Is it just as much fun as it was six months ago?
Brown might be able to make an exception for these handy gadgets, though I find a flat rubber sheet that you can fold over is easier to clean the sticky membranes off of. (I don’t want them in my sinks garbage disposer - though, I don’t actually know if it is a myth or not that onion skins (and I assume garlic skins) are bad for them. I suppose i should actually look into that at some point…)
Side note: what is with the amazon link shortener that makes it impossible to tell with out clicking that this is an affiliate link?: amzn.to/1JEArOf
I thought that even Rob, that stalwart defender of buried disclosures, was against affiliate links that couldn’t be parsed by hovering over them?
or use the percussion method to peel lot of garlic at once.
Of which Boing Boing is also a fan.
That “garlic” tag for posts would be a lot more helpful if it were applied consistently.
What I want to see. A tour of Mark’s junk drawer…and a expedition to the back of the cabinets and a scary junket to the attic. Just to see what stuff Mark has collected over the years that got left behind and ignored like a brave little toaster.
I had one for a good while, and used it, and it worked very well… until one day I was rehanging the kitchen door, and needed a shim for a hinge, and, well, it was close to hand.
For a long while now I’ve used nothing on garlic cloves except a sharp knife, and I’ve never missed it.
Assuming you need to get the cloves out of the bulbs in the first place:
Smash a clove with the side of a knife (or the bottom of a glass or anything flat) and the skin pops right off. If you’re mincing the garlic by hand it’s a lot quicker than pulling out your gadget, doing your little rolly thing, and then cleaning the darn thing up.
While certainly useful, I use a MUCH older version of it…before they made it in tube form… Mine is probably the same size, but it’s not a tube, it’s a flat sheet you roll into a tube. Of course, I only use it if I want to preserve the garlic in full clove form (otherwise for me, it’s smash and pull)… The really nice thing about the flat sheet version is that it’s NOT a unitasker! It works very well as a grip for removing stuck lids… and, since it’s silicon, in a pinch it can be used as a pot holder. You only get a few seconds of time though…as it’s thin… but…it’s MUCH better than a burn!
I think I am going to cut a section of punctured bicycle inner tube and try this when I get home.
Could work, inner tube rubber sounds stinky, though.
Have you ever tried just putting it under the flat of a cleaver and hitting the top with the palm of your hand a couple times? It’s at least as fast and easy as these things.
I usually just scoop mine out of the economy sized container I bought at Sam’s…
“What’s wrong with a unitasker if it is a joy to use, and you find yourself using it frequently?”
Your kitchen fills up with crap and you can’t find anything?
I just smack it with the flat of my knife.
Not a uni-tasker. You can open jars with it!
I picture The Unitasker as Alton Brown’s Supervillian nemesis, who, fortunately for Brown, is only good at one thing…
I wrap mine around screwdriver handles to increase the grip!
Great.
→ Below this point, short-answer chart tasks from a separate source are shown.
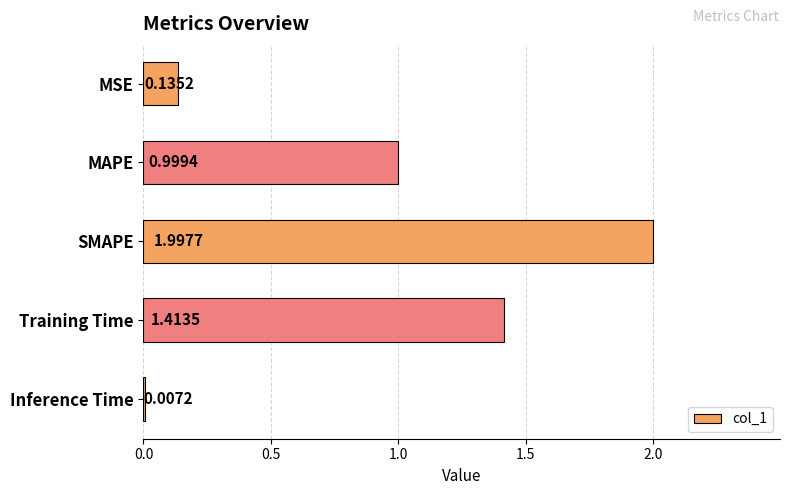

What is the sum of the values at SMAPE and MAPE?

3.0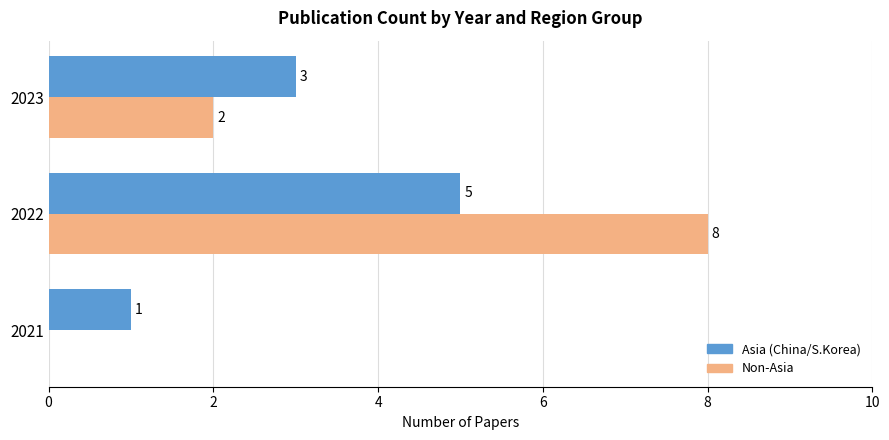

How many distinct data groups are displayed?

2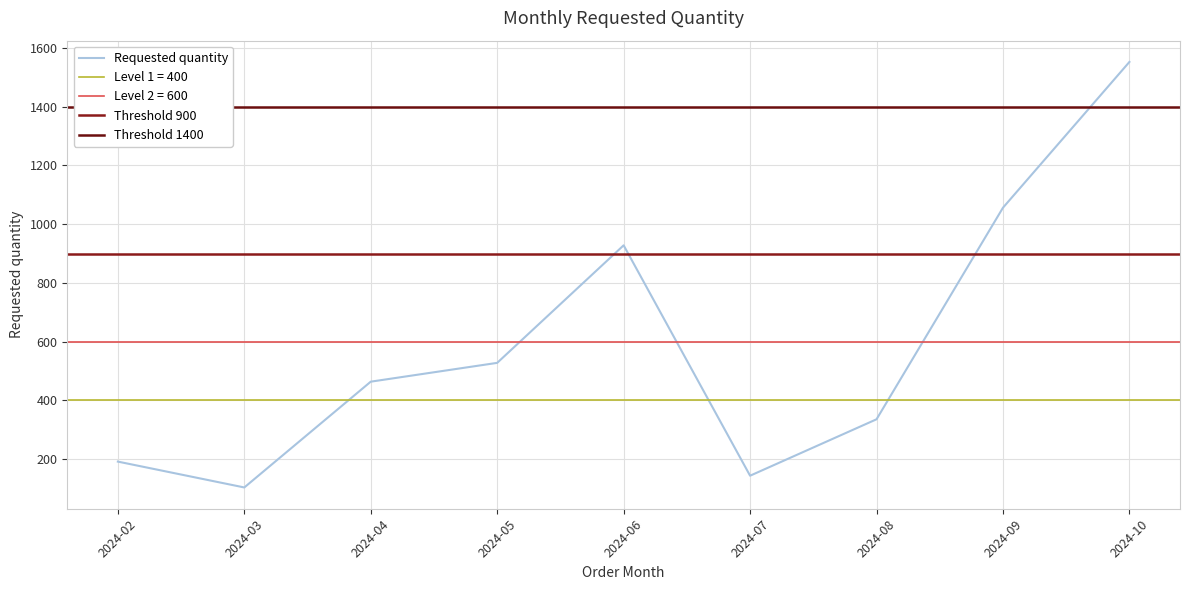

The value at 2024-02 is 77. True or false?

False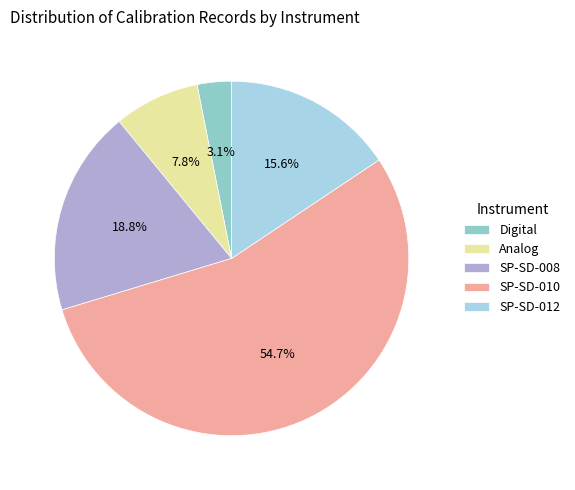

Is there a majority slice in this chart?

Yes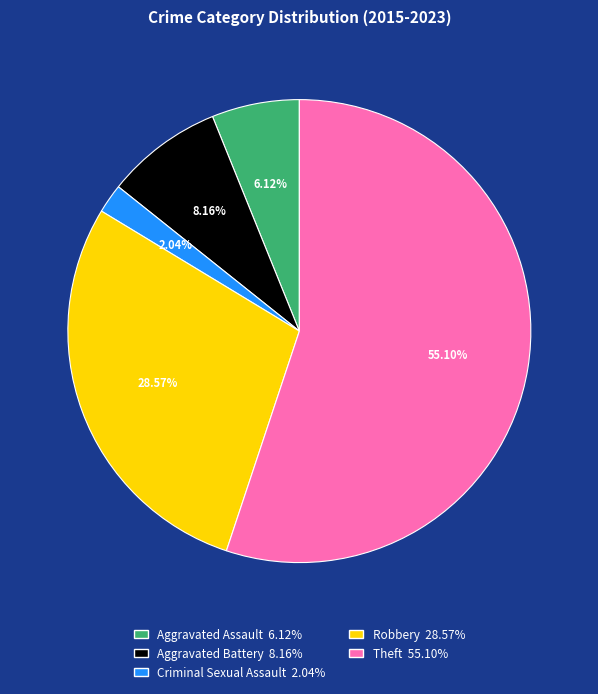

To the nearest percent, what portion does Robbery represent?

29%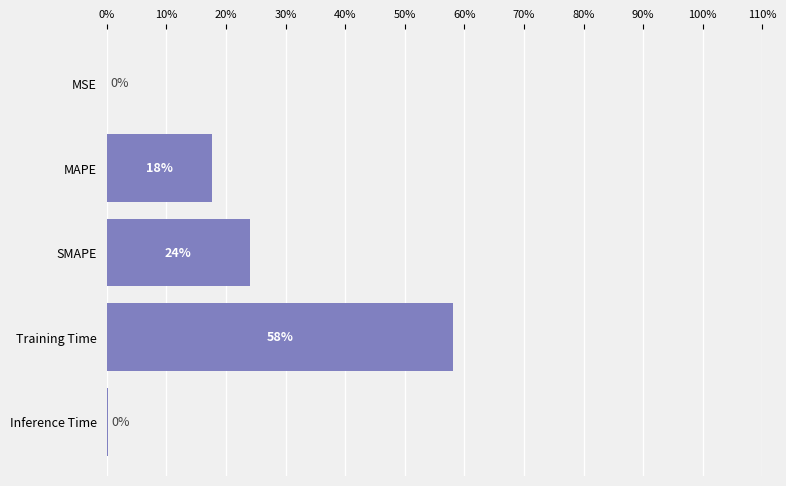

What is the sum of all values?

100.0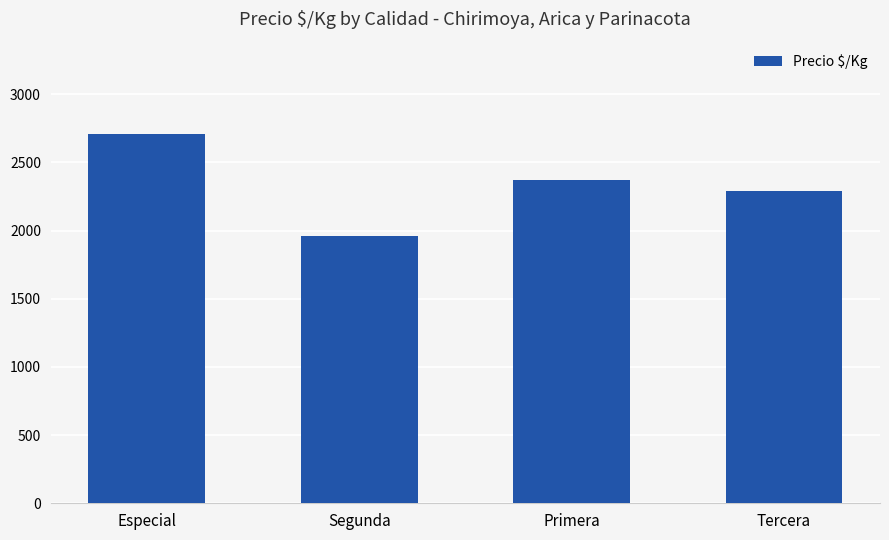

Rank the categories by value from highest to lowest.

Especial, Primera, Tercera, Segunda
Now there’s a unitasker in the tool box, and another one-trick pony in the jumble of junk in the kitchen drawer. Why not one in the medicine cabinet for the plunger handle?
That’s how I separate my egg whites, too. How hard is it to scoop out the orange stuff by hand?
Seriously, though, I’ve never understood this major difficulty with peeling garlic. Maybe for whole bulbs at a time, but the videos provided show that the smush-it and separate-it technique scales quite well.
Aside: When my roommate decided to teach himself how to cook, he interpreted “two cloves of garlic” as meaning two entire bulbs. Personally, I still found it yummy.